否、ファングだけではない。何故かイルクまで完全にフリーズしてしまっている。
「失礼、連れがご迷惑をおかけしました。……貴方がこの村の?」
「はい……連中の横暴ぶりには困り果てていたものです。
私も助かりましたし、幾分、胸がすく思いでした。迷惑だなんてとんでもない」
痣だらけの村長と金髪の若者、二人の間にだけ時間が流れていた。
「ああ、そうだ!宿をお探しでしたね?
宜しければ、私の家にいらしてください。何もありませんが雨露くらいは凌げます」
ささやかですがお礼です――と、再び深く首を垂れる村長。
恐らく、それだけではないのであろうことを理解し、ウェルティクスは申し出を受け容れた。

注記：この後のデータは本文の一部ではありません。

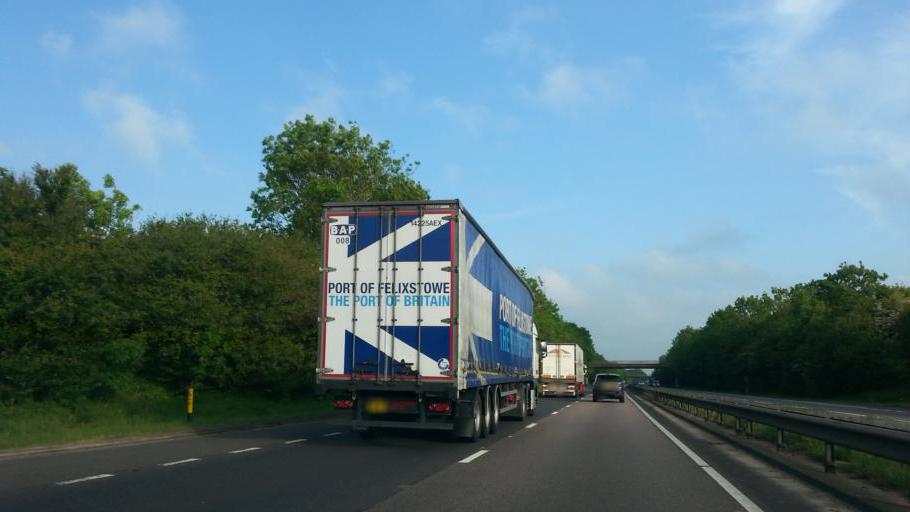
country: GB
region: England
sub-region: Nottinghamshire
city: Tuxford
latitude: 53.2035
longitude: -0.8612
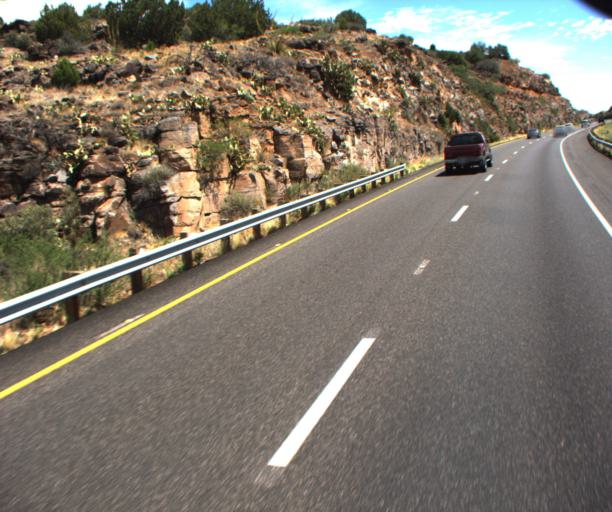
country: US
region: Arizona
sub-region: Yavapai County
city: Big Park
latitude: 34.7157
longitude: -111.7250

「助かります。雨も降りそうですし、困っておりましたので。
……さあ、ふたりとも。参りましょう」
振り向いて、いたく爽やかに微笑む。
「…………。う、うむ」
「……………………」
その一声でフリーズ状態は解けたものの。
二人は相変わらず油の切れたブリキのように鈍い動作で、ぎし、ぎし、と後ろを歩く。
そこには、連れと呼ぶにはおよそ似つかわしくない距離が存在していた。
(なン、だ……?)
土煙で霞む後ろ姿から目が離せないまま、刀牙と呼ばれた男は己の手首を掴む。
目の前で起きていることが信じられなかったからだ。
――手が、小刻みに震えていた。
否、手だけではない。全身が、かたかたと震えていた。
ほんの一瞬感じた、今まで触れたどの殺気とも異なる。
「……何者なんだ、アレは」
「う、うむ……俺もあの笑顔にだけは逆らえぬ。
しかし、まさかスペリオルまで黙らせるとは」
イルクの返事が飛んできてはじめて、思わず声に出していたと気付く。
「――、ち」
続いた言葉になんともいえぬ不快感を覚え、舌打ちひとつ。
「む?どうされた??」
「……知るか」
ふいと極まり悪そうに顔を背け、そのままファングは不自然な足取りを早めた。